面对廟朝的勃然变色,一天龄仍旧平静视之,缓缓接声:“尊驾不必动怒,我,先给你看一物吧。”说完,他取出了界环之中的蓝樱枪,轻轻抛向廟朝。
廟朝带着迷惑之色接过,皱眉看了看后,冷问:“什么意思?”
一天龄伸手一指蓝樱枪,语来:“尊驾,这条蓝樱枪它尚有不足,而此前却有人来寻我,要我将它完善。我,在仔细观看过后,发现这世间恐怕只有两滴精血方可完善于它!”
廟朝心头一震,再次注视起手中蓝樱枪。
他不是傻子,他身为脸谱器丁,自是懂不少界器之学!
需要人身上的两滴精血方可完善,这几乎就是指向了与此枪主人有着至深或者至亲关系的人!可是自己在这世上哪里还有什么至深至亲之人呢?
看着廟朝在震动过后陷入了思索,一天龄和一煌态的羡央儿都没有来打扰他。
在好一会儿后,廟朝才盯住一天龄,出声来:“你把话都给本席说清楚!”
一天龄微微叹了叹,语来:“尊驾,此枪的最好完善,是让它伴随自己主人的成长而成长。

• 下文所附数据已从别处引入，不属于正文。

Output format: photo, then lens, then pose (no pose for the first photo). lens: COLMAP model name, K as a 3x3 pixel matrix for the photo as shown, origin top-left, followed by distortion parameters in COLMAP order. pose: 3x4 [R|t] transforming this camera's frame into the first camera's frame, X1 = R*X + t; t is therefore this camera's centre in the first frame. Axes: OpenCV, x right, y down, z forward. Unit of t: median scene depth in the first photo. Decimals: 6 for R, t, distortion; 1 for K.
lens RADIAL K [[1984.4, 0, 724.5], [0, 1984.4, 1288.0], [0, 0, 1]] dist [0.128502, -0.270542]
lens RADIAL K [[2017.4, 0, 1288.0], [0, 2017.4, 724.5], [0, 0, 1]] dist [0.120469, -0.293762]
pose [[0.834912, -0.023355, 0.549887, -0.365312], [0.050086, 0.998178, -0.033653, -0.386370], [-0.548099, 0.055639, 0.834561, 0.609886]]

可是它的主人目前却只有一份母爱陪伴她成长,她尚缺少一份父爱!而她内心实际也渴望这份父爱!也正是因为如此渴望,她才无法去突破一直以来的瓶颈,去达到她那独有的人枪合一之境!这份独有,完全就是为她父母而生!”
廟朝彻底呆住了,父爱?难道……难道那孩子(妲邈邈)竟是我的亲生女儿?!
已然猜到了真相的廟朝内心陷入了纷乱。
“尊驾,寻我帮忙的人,那是一位身着天蓝衣饰的夫人,她有一个女儿,名叫妲邈邈,此枪正是她女儿所有。她们目前就住在最可觞。”一天龄继续说来。
廟朝闭上了双眼,神态有些无力。
一天龄不再说话,静静等待。
他旁边的一煌态羡央儿则是余光瞥着他,似被他刚才的某些话语触动了心灵。
一天龄似有所觉,以羡语仙音术出声来:“羡大小姐,你别这样看着我,我,可不是一个做父亲的料!将来就是我和儿有孩子了,恐怕也只能……由她去悉心教导!”

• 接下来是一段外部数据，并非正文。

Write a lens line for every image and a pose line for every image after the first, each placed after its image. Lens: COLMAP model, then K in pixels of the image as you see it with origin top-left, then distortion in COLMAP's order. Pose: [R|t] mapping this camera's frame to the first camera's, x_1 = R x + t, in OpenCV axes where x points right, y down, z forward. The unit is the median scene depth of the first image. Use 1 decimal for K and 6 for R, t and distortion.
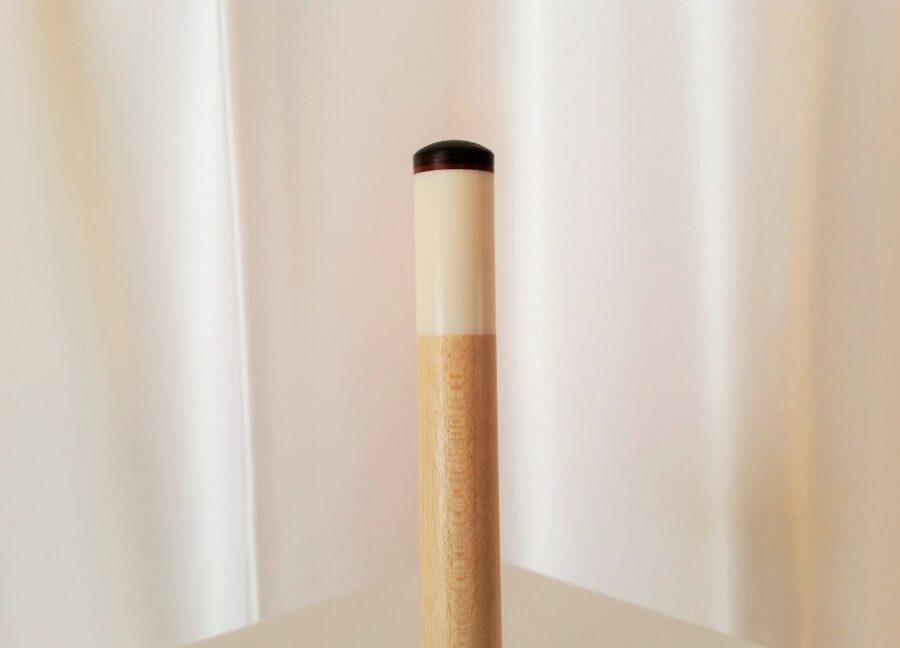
lens RADIAL K [[1097.6, 0, 445.9], [0, 1097.6, 325.1], [0, 0, 1]] dist [0.247248, 0.000000]
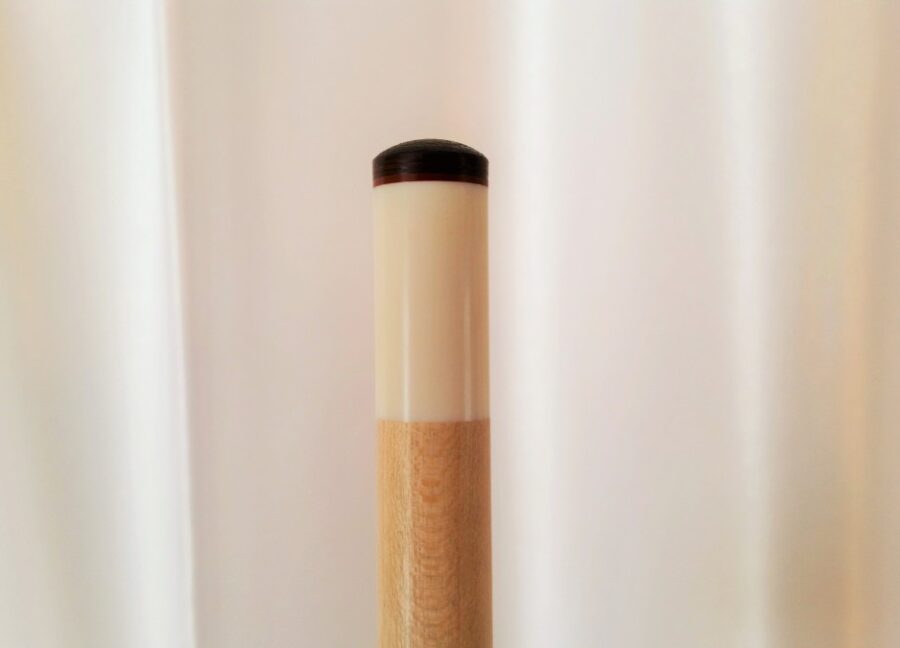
lens RADIAL K [[1097.6, 0, 453.1], [0, 1097.6, 323.1], [0, 0, 1]] dist [0.247248, 0.000000]
pose [[0.999910, 0.005209, 0.012400, 0.013762], [-0.005083, 0.999935, -0.010184, -0.045310], [-0.012452, 0.010120, 0.999871, 0.310521]]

听着这样的话,一煌态的羡央儿自是明白他这是什么意思!他就是想恶心她!
不过,她却还是以仙音回来:“你爱怎样都随你,但是我的孩子,我自会好好去陪伴!”
一天龄听而有怔,闭嘴不言了。
一煌态的羡央儿也不再说话,犹似生起了闷气。
而廟朝终于又睁开双眼来了,他应该是平静了,只听他问:“一天龄,你凭什么说只要有了本席的躯身和命魂精血就能完善它?”
一天龄淡然接声来:“尊驾,信与不信,只在你一念之间。我,只是前来尽力而已。”
廟朝神色不定,好一会儿后,他才语:“好,本席可以给你这两滴精血,但本席有两个条件!”
一天龄听而接声:“请说。”
“一,你得当着本席面来把它完善!二,如果真的完善了,本席要你们对今天的事情保密!绝不能让她们……母女知晓今天的事情!”廟朝语气不容置疑。
一天龄犹豫起来。
这时一煌态的羡央儿冷冷出声了:“你这人还真是冷血!有女儿都不想去认!”
廟朝看向一煌态的羡央儿,冷问:“你是谁?”
“我?我名叫一煌,乃是他……姐姐!”一煌态的羡央儿最后顿了一下。
一天龄面容微不可察地一抽。
廟朝闻言,愣了愣,随即一语:“你俩胆子确实挺大!竟是丝毫不怕本席直接拿下你们吗?”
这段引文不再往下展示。